Para un cristiano, un análisis de la realidad, de cualquier realidad, no está completo si no hace referencia a Cristo. No se comprende la verdad de un acontecimiento si no es en referencia a Cristo. Por tanto, no a una ideología sino a una Persona, que se convierte en medida y modelo del propio actuar y del propio pensar.
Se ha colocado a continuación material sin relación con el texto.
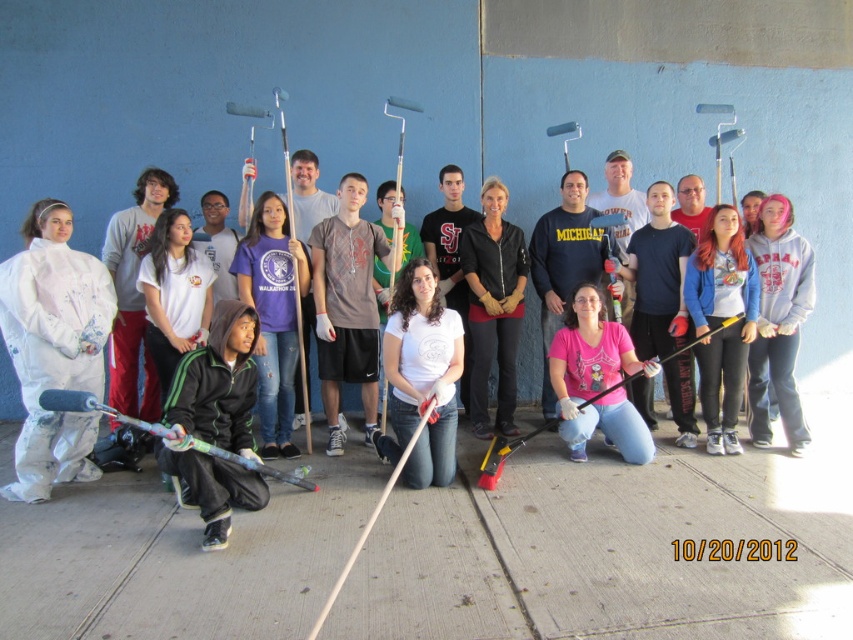
Which of these two, gray fleece sweatshirt at center or black leather jacket at center, stands taller?

Standing taller between the two is black leather jacket at center.

Is gray fleece sweatshirt at center taller than black leather jacket at center?

In fact, gray fleece sweatshirt at center may be shorter than black leather jacket at center.

Identify the location of gray fleece sweatshirt at center. (778, 321).

Does green hoodie at center come behind black leather jacket at center?

No, green hoodie at center is in front of black leather jacket at center.

Is green hoodie at center closer to camera compared to black leather jacket at center?

Yes, green hoodie at center is in front of black leather jacket at center.

Does point (167, 416) come closer to viewer compared to point (503, 288)?

Yes, point (167, 416) is in front of point (503, 288).

This screenshot has height=640, width=853. What are the coordinates of `green hoodie at center` in the screenshot? It's located at (218, 381).

Is white matte coveralls at left above gray fleece sweatshirt at center?

No.

Is white matte coveralls at left wider than gray fleece sweatshirt at center?

Indeed, white matte coveralls at left has a greater width compared to gray fleece sweatshirt at center.

Image resolution: width=853 pixels, height=640 pixels. I want to click on white matte coveralls at left, so click(53, 348).

Image resolution: width=853 pixels, height=640 pixels. Find the location of `white matte coveralls at left`. white matte coveralls at left is located at coordinates (53, 348).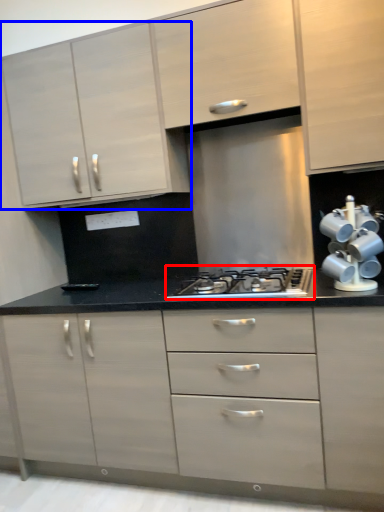
Question: Which object is closer to the camera taking this photo, gas stove (highlighted by a red box) or cabinetry (highlighted by a blue box)?

Choices:
 (A) gas stove
 (B) cabinetry

Answer: (A)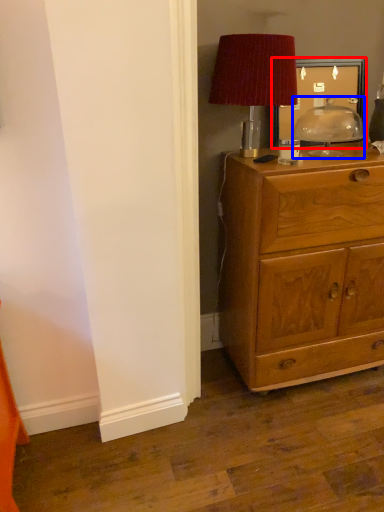
Question: Which point is closer to the camera, picture frame (highlighted by a red box) or table lamp (highlighted by a blue box)?

Choices:
 (A) picture frame
 (B) table lamp

Answer: (B)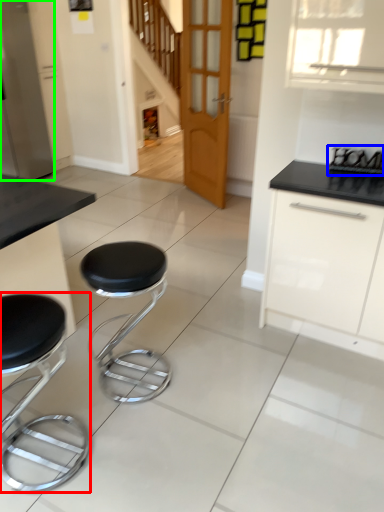
Question: Which object is the closest to the stool (highlighted by a red box)? Choose among these: appliance (highlighted by a blue box) or appliance (highlighted by a green box).

Choices:
 (A) appliance
 (B) appliance

Answer: (A)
Cómo no recordar el episodio del Evangelio de Marcos, el de la barca de los discípulos sacudida por las olas, el pánico de los discípulos y la corrección de Jesús: «¿Por qué tenéis miedo? ¿Aún no tenéis fe?».
Las diversas estrategias occidentales e internacionales no sé si podrán ayudar. Tal vez. Deben buscarse urgentemente perspectivas políticas. Pero no será eso lo que salve al cristianismo en Oriente Medio. La barca de Pedro siempre estará agitada y siempre habrá alguien dentro de ella que tratará de decir lo que hay que hacer. Pero lo que calme la tempestad será siempre y solo el mandamiento del Señor.
Las imágenes de Oriente Medio que nos llegan nos abruman y nos dejan sin palabras; es legítimo preguntarse qué debemos o podemos hacer y es obligado implicarse concretamente para poner fin a esta tragedia, que nos afecta a todos. Pero nuestra acción siempre debe ir acompañada de la profunda y serena convicción de que nuestro actuar, para que dé fruto, debe ir unido al de Cristo.
Quisiera terminar con otras dos imágenes, también ligadas a Oriente Medio, de hace unos meses, aunque parecen estar a años luz; completamente distintas de lo que estamos viendo estos días.
La primera se refiere al encuentro entre el patriarca Bartolomé y el Papa Francisco en el Santo Sepulcro, en Jerusalén. Esa basílica, que custodia la memoria de la muerte y resurrección de Cristo, pero también nuestras tristes divisiones entre cristianos, ha conocido por primera vez en su historia el encuentro entre dos realidades, la ortodoxa y la católica, que durante siglos han sido adversarias. Es cierto, las divisiones siguen existiendo y todo parece, desde aquel momento, haber vuelto ahora a ser como antes. Pero ya no es como antes, aunque quisiéramos. Esos signos son potentes y comprometen a quienes los realizan. Las dos iglesias se han comprometido a confrontarse de una forma distinta y positiva. El itinerario aún será largo, pero el camino ya se ha abierto y marcado.
La segunda imagen está ligada al momento de oración querido por el Papa Francisco y el patriarca Bartolomé en el Vaticano con los presidentes de los dos países siempre hostiles, el israelí y el palestino. También en este caso es verdad que los dos presidentes políticamente no podían ni pueden hacer mucho, y el Papa menos aún. Justo después se desencadenó una violencia inaudita e inexplicable entre ambas partes, que parecía casi querer negar aquel momento histórico. Pero también en este caso los signos están ahí y han marcado el camino. Las imágenes de la muerte que hemos visto hasta hoy, los bombardeos, los misiles, pero sobre todo el odio profundo que se alimenta de toda violencia, no deben separarse de aquella de los dos persidentes que rezan juntos por la paz. Nos dicen que es posible. Nos ayudan a alzar la mirada. Nos caldean el corazón.
Oriente Medio también es esto.
Necesitamos de todo en Oriente Medio: ayuda financiera, militar, política, mediación, apoyo... pero sobre todo creer aún que es posible quererse. Los testimonios nos iden que, a pesar de todo, gracias a los pequeños gestos, esta fuerza sigue viva.